TdA and MS13 gang members also pose similar threats, engaging in “campaigns of violence and terror in the United States and internationally are extraordinarily violent, vicious, and similarly threaten the stability of the international order in the Western Hemisphere,” presenting “an unusual and extraordinary threat to the national security, foreign policy, and economy of the United States.”

In response, Trump said, “I hereby declare a national emergency, under IEEPA, to deal with those threats.

“It is the policy of the United States to ensure the total elimination of these organizations’ presence in the United States and their ability to threaten the territory, safety, and security of the United States through their extraterritorial command-and-control structures” to protect Americans and the territorial integrity of the U.S.

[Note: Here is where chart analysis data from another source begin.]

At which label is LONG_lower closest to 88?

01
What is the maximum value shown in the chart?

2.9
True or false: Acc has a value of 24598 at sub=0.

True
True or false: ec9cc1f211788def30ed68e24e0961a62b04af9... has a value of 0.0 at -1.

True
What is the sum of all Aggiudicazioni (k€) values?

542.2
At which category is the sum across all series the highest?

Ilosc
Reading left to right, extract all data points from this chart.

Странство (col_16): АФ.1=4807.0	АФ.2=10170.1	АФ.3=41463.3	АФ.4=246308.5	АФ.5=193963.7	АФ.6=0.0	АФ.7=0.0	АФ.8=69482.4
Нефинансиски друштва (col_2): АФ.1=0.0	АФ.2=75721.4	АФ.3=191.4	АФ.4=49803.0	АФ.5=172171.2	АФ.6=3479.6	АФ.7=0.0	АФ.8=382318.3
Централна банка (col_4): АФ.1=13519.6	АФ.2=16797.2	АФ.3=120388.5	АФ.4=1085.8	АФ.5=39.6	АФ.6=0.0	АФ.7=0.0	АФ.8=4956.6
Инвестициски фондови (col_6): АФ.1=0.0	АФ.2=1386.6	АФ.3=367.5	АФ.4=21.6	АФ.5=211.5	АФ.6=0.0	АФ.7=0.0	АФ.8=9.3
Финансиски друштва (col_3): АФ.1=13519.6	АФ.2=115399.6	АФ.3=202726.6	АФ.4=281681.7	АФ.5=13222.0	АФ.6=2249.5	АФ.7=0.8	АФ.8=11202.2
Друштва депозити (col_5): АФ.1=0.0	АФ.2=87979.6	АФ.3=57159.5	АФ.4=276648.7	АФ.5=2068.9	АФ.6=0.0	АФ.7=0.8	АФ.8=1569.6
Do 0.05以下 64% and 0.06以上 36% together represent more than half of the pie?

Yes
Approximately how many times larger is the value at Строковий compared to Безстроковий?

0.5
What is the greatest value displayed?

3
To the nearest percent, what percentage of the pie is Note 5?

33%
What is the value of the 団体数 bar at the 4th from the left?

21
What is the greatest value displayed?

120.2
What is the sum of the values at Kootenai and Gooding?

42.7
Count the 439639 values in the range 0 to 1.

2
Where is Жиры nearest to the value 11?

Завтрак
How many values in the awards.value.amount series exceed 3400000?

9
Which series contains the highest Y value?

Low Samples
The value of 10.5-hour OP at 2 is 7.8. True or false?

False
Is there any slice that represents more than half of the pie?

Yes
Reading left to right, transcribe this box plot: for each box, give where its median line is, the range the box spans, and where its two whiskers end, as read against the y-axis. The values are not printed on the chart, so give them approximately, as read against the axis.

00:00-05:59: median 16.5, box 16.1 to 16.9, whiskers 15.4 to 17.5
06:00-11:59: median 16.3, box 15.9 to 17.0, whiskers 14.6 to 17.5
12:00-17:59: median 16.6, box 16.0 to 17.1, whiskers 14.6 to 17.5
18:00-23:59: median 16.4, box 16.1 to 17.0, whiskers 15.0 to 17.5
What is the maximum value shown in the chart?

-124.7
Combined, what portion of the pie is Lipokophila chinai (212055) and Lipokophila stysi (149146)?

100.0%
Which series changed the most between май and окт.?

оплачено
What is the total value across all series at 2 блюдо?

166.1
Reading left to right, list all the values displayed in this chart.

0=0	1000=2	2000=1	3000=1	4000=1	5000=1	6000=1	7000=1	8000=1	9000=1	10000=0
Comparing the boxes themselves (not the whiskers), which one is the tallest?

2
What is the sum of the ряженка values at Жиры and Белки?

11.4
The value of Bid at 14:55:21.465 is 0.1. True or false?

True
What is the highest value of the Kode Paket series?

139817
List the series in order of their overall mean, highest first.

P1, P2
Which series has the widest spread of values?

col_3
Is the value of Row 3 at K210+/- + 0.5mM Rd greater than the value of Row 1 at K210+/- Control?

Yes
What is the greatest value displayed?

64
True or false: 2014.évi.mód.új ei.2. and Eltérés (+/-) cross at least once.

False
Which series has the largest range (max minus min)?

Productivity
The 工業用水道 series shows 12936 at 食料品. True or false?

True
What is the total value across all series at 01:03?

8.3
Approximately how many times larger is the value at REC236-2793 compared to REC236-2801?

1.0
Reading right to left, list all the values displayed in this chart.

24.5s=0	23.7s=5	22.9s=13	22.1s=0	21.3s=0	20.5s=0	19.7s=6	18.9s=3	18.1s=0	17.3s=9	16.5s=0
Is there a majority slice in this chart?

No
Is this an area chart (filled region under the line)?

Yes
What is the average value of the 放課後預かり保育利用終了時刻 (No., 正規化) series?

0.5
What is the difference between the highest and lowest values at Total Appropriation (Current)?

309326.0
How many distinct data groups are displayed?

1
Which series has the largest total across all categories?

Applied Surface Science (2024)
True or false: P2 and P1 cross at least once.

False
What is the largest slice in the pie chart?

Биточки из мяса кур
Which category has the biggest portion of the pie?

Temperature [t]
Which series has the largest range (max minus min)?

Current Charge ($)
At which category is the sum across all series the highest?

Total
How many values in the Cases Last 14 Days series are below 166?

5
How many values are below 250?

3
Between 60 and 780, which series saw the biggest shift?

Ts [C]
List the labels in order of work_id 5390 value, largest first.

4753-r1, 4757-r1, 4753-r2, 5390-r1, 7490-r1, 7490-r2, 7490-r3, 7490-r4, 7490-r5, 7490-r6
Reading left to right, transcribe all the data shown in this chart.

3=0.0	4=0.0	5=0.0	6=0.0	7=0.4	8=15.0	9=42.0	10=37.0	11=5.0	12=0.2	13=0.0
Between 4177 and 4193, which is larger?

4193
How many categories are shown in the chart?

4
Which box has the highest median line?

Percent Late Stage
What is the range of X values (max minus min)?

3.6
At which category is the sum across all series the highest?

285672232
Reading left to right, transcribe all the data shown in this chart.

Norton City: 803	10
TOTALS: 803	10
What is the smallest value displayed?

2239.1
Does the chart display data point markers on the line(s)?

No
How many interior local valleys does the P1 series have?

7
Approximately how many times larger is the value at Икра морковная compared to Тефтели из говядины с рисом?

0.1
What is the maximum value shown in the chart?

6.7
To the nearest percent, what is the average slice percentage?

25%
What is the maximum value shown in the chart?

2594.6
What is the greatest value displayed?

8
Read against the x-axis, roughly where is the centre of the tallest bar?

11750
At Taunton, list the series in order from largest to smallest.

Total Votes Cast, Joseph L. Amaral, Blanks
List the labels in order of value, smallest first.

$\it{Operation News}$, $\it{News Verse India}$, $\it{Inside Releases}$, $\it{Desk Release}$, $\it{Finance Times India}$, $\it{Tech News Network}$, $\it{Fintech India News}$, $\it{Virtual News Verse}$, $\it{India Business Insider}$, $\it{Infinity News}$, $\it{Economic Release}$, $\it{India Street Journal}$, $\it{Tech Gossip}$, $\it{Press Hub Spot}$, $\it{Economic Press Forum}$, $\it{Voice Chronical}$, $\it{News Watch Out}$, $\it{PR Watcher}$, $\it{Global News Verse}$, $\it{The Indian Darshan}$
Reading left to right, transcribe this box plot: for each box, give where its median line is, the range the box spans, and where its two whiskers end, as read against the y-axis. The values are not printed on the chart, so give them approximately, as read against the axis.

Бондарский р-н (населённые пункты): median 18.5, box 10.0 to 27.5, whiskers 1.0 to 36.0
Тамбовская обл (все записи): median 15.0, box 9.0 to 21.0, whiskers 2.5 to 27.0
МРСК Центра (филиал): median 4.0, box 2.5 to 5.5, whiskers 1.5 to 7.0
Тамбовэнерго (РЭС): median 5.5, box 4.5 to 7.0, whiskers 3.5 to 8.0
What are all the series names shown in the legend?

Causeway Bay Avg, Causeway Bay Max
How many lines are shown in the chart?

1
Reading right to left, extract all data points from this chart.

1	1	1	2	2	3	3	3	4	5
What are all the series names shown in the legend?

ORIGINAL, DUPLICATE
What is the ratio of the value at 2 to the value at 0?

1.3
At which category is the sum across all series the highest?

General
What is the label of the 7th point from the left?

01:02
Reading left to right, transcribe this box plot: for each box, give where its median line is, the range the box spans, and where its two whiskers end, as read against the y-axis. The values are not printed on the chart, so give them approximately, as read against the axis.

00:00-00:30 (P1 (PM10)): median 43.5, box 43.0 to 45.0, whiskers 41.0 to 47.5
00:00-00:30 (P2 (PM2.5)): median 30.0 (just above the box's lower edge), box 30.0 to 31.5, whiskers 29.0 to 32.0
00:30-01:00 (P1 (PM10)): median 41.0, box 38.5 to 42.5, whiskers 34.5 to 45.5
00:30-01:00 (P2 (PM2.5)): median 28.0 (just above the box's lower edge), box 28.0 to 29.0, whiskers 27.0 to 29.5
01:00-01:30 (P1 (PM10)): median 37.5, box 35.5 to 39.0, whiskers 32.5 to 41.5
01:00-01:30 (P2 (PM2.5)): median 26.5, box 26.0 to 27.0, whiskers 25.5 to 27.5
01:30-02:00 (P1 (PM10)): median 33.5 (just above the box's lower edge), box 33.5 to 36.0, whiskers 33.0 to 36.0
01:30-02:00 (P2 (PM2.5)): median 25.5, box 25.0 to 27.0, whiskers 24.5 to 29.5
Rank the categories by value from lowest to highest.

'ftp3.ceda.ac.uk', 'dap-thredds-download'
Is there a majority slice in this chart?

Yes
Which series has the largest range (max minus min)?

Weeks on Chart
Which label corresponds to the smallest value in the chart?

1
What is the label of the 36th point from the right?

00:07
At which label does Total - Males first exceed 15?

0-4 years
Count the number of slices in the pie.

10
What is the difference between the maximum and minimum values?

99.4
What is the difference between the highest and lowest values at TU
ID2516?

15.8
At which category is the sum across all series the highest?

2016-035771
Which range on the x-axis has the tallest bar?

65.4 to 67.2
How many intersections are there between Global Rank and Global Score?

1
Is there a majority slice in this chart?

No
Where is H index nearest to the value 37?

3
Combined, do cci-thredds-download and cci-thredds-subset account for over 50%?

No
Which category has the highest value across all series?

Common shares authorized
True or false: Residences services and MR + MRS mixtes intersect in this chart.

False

He directed the secretary of State, secretary of the Treasury, attorney general, secretary of Homeland Security, and director of National Intelligence to take all appropriate action to implement his order.

He also instructed them to “make operational preparations regarding the implementation of any decision I make to invoke the Alien Enemies Act … in relation to the existence of any qualifying invasion or predatory incursion against the territory of the United States by a qualifying actor, and to prepare such facilities as necessary to expedite the removal of those who may be designated under this order.”

Trump’s order comes after Texas Gov. Greg Abbott and 21 Republican attorneys general for years called on the Biden administration to do so.

In September 2022, Abbott designated Mexican cartels as FTOs, issuing an executive order designating the Sinaloa Cartel, the Jalisco New Generation Cartel as foreign terrorist organizations,” The Center Square reported. He twice asked former President Joe Biden to do so and received no response.

Roughly one year ago, a coalition of 21 Republican attorneys general led by Virginia AG Jason Miyares also made the same request, argued an FTO designation was imperative because cartels are “assassinating rivals and government officials, ambushing, and killing Americans at the border, and engaging in an armed insurgency against the Mexican government,” The Center Square reported. “This dangerous terrorist activity occurring at our border will not abate unless we escalate our response.”

They also received no response – until Jan. 20, 2025.

The Center Square first reported on cartels using asymmetrical and nontraditional warfare targeting Americans as a reason for Texas to declare an invasion in 2022. No official state declaration was issued and the Texas AG’s office refused to issue a legal opinion on the matter despite numerous requests to do so. South Dakota Gov. Kristi Noem was the only one to declare an invasion before a state legislature and 55 Texas counties declared an invasion, The Center Square exclusively reported.

On Trump’s first day in office, he declared an invasion at the southern border, the first president in modern history to do so.